In the passage below on filling in missing betting odds, reproduce the text word for word from "Next we need" up to and including "doing this now.".

◆ Text to read ◆
[Begin]

Next we need to decide which columns we want to use as predictors. I wrote earlier that I wanted to use the odds for the different outcomes. Asian handicap odds could be included as well, but to keep things simple I am not doing this now.

feature_columns = ['B365H', 'B365D', 'B365A', 'BWH', 'BWD', 'BWA', 'IWH', 'IWD', 'IWA','LBH', 'LBD', 'LBA', 'PSH', 'PSD', 'PSA', 'SOH', 'SOD', 'SOA', 'SBH', 'SBD', 'SBA', 'SJH', 'SJD', 'SJA', 'SYH', 'SYD','SYA', 'VCH', 'VCD', 'VCA', 'WHH', 'WHD', 'WHA']

For some bookmakers the odds for certain matches is missing. In this data this is not much of a problem, but it could be worse in other data. Missing data is a problem because the algorithms will not work when some values are missing. Instead of removing the matches where this is the case we can instead guess the value that is missing. As a rule of thumb we can say that an approximate value for some variables of an observation is often better than dropping the observation completely. This is called imputation and scikit-learn comes with functionality for doing this for us.

The strategy I am using here is to fill inn the missing values by the mean of the odds for the same outcome. For example if the odds for home win from one bookmaker is missing, our guess of this odds is going to be the average of the odds for home win from the other bookmakers for that match. Doing this demands some more work since we have to split the data matrix in three.

from sklearn.preprocessing import Imputer #Column numbers for odds for the three outcomes cidx_home = [i for i, col in enumerate(dta.columns) if col[-1] in 'H' and col in feature_columns] cidx_draw = [i for i, col in enumerate(dta.columns) if col[-1] in 'D' and col in feature_columns] cidx_away = [i for i, col in enumerate(dta.columns) if col[-1] in 'A' and col in feature_columns] #The three feature matrices for training feature_train_home = dta.ix[train_idx, cidx_home].as_matrix() feature_train_draw = dta.ix[train_idx, cidx_draw].as_matrix() feature_train_away = dta.ix[train_idx, cidx_away].as_matrix() #The three feature matrices for testing feature_test_home = dta.ix[test_idx, cidx_home].as_matrix() feature_test_draw = dta.ix[test_idx, cidx_draw].as_matrix() feature_test_away = dta.ix[test_idx, cidx_away].as_matrix() train_arrays = [feature_train_home, feature_train_draw, feature_train_away] test_arrays = [feature_test_home, feature_test_draw, feature_test_away] imputed_training_matrices = [] imputed_test_matrices = [] for idx, farray in enumerate(train_arrays): imp = Imputer(strategy='mean', axis=1) #0: column, 1:rows farray = imp.fit_transform(farray) test_arrays[idx] = imp.fit_transform(test_arrays[idx]) imputed_training_matrices.append(farray) imputed_test_matrices.append(test_arrays[idx]) #merge the imputed arrays feature_train = np.concatenate(imputed_training_matrices, axis=1) feature_test = np.concatenate(imputed_test_matrices, axis=1)

Now we are finally ready to use the data to train the algorithm. First an AdaBoostClassifier object is created, and here we need to give supply a set of arguments for it to work properly. The first argument is classification algoritm to use, which is the DecisionTreeClassifier algorithm. I have chosen to supply this algorithms with the `max_dept=3`

argument, which constrains the training algorithm to not apply more than three rules before making a prediction.

[End]

◆ Extracted records ◆
[Begin]

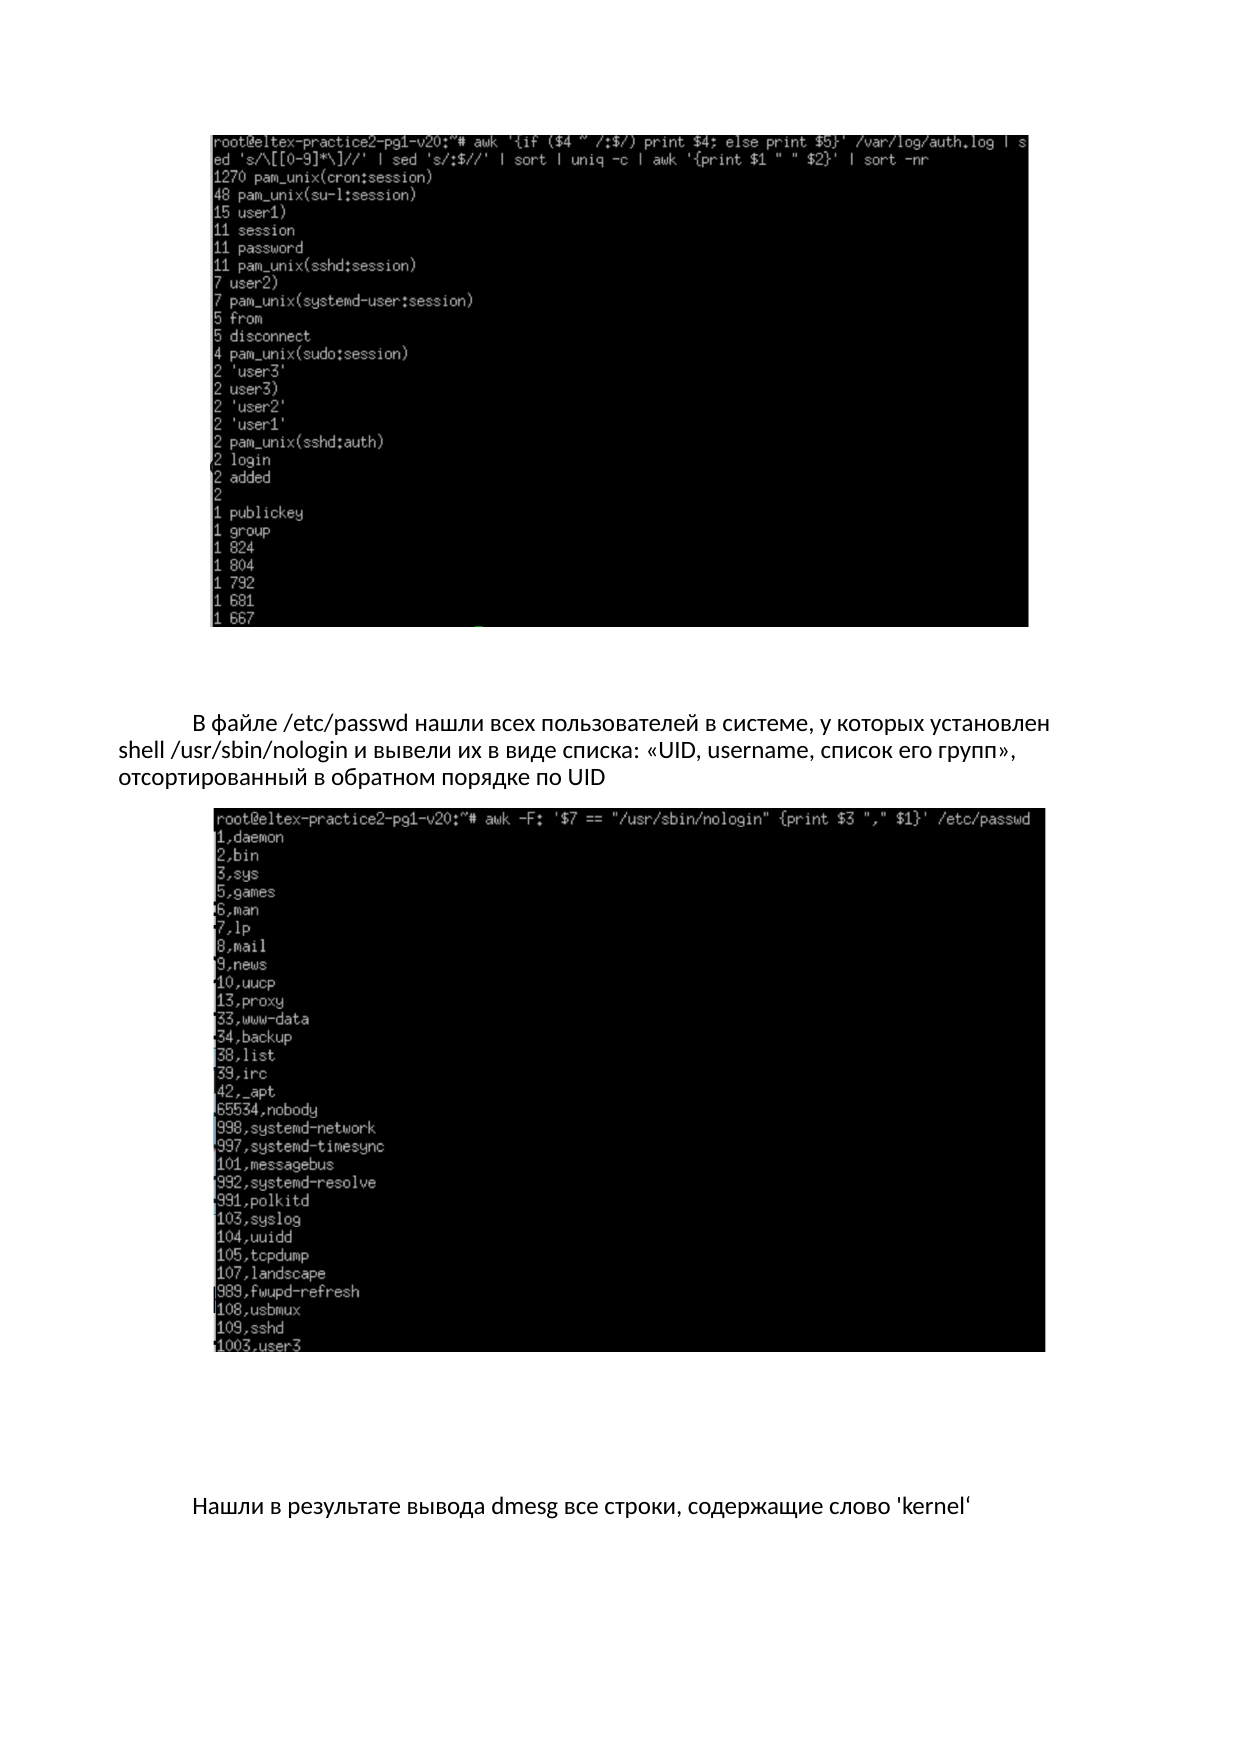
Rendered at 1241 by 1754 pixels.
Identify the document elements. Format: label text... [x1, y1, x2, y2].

text В файле /etc/passwd нашли всех пользователей в системе, у которых установлен shell /usr/sbin/nologin и вывели их в виде списка: «UID, username, список его групп», отсортированный в обратном порядке по UID [118, 709, 1122, 792]
text Нашли в результате вывода dmesg все строки, содержащие слово 'kernel‘ [118, 1493, 1122, 1520]
picture [210, 135, 1030, 627]
picture [213, 808, 1046, 1352]
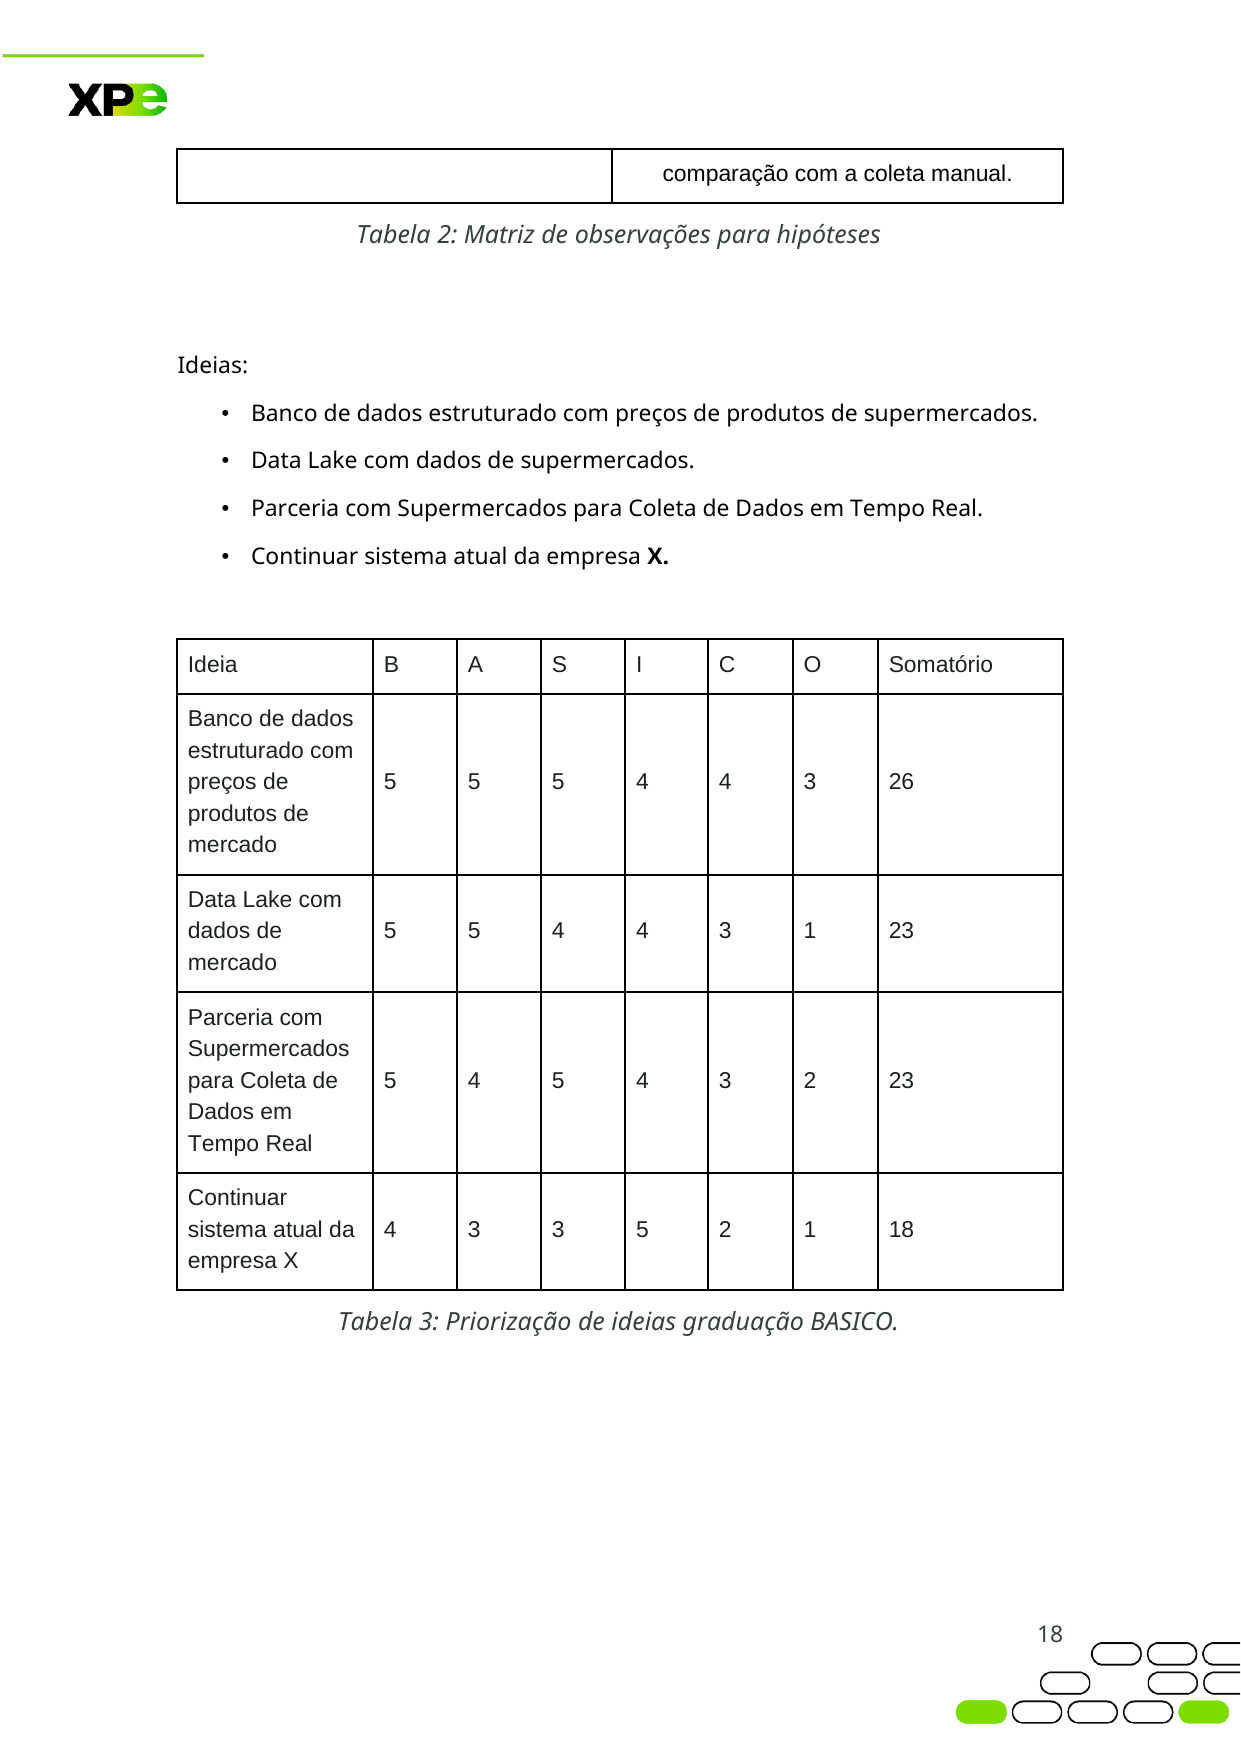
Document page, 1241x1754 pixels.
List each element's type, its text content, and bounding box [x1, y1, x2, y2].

table_cell 5 [374, 876, 456, 991]
text Tabela 3: Priorização de ideias graduação BASICO. [177, 1304, 1063, 1338]
table_header C [709, 640, 792, 693]
table_cell 3 [542, 1174, 624, 1289]
list Data Lake com dados de supermercados. [221, 444, 1063, 476]
table_cell comparação com a coleta manual. [613, 150, 1062, 202]
text Tabela 2: Matriz de observações para hipóteses [177, 217, 1063, 251]
table_cell 18 [879, 1174, 1062, 1289]
table_cell 5 [542, 993, 624, 1172]
table_cell 2 [794, 993, 877, 1172]
table_cell 4 [709, 695, 792, 873]
table_header I [626, 640, 707, 693]
table_header B [374, 640, 456, 693]
text Ideias: [177, 347, 1063, 380]
table_cell 2 [709, 1174, 792, 1289]
picture [955, 1642, 1241, 1724]
table_cell 26 [879, 695, 1062, 873]
table_header S [542, 640, 624, 693]
table_header O [794, 640, 877, 693]
table_cell 1 [794, 876, 877, 991]
table_header Ideia [178, 640, 372, 693]
table_cell 3 [709, 993, 792, 1172]
table_cell 5 [458, 876, 540, 991]
picture [2, 51, 205, 148]
table_cell 5 [626, 1174, 707, 1289]
table_cell 5 [374, 695, 456, 873]
table_cell 5 [458, 695, 540, 873]
table_cell Continuar sistema atual da empresa X [178, 1174, 372, 1289]
table_header Somatório [879, 640, 1062, 693]
table_cell 4 [374, 1174, 456, 1289]
table_cell 4 [626, 993, 707, 1172]
table_header A [458, 640, 540, 693]
table_cell 3 [458, 1174, 540, 1289]
table_cell 4 [542, 876, 624, 991]
table_cell Banco de dados estruturado com preços de produtos de mercado [178, 695, 372, 873]
table_cell 3 [709, 876, 792, 991]
table_cell [178, 150, 611, 202]
table_cell 4 [626, 695, 707, 873]
table_cell Parceria com Supermercados para Coleta de Dados em Tempo Real [178, 993, 372, 1172]
list Continuar sistema atual da empresa X. [221, 540, 1063, 572]
table_cell 4 [626, 876, 707, 991]
list Parceria com Supermercados para Coleta de Dados em Tempo Real. [221, 492, 1063, 524]
table_cell Data Lake com dados de mercado [178, 876, 372, 991]
table_cell 5 [374, 993, 456, 1172]
table_cell 23 [879, 876, 1062, 991]
table_cell 4 [458, 993, 540, 1172]
list Banco de dados estruturado com preços de produtos de supermercados. [221, 397, 1063, 428]
table_cell 23 [879, 993, 1062, 1172]
table_cell 3 [794, 695, 877, 873]
table_cell 1 [794, 1174, 877, 1289]
table_cell 5 [542, 695, 624, 873]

[End]

◆ Right answer ◆
Next we need to decide which columns we want to use as predictors. I wrote earlier that I wanted to use the odds for the different outcomes. Asian handicap odds could be included as well, but to keep things simple I am not doing this now.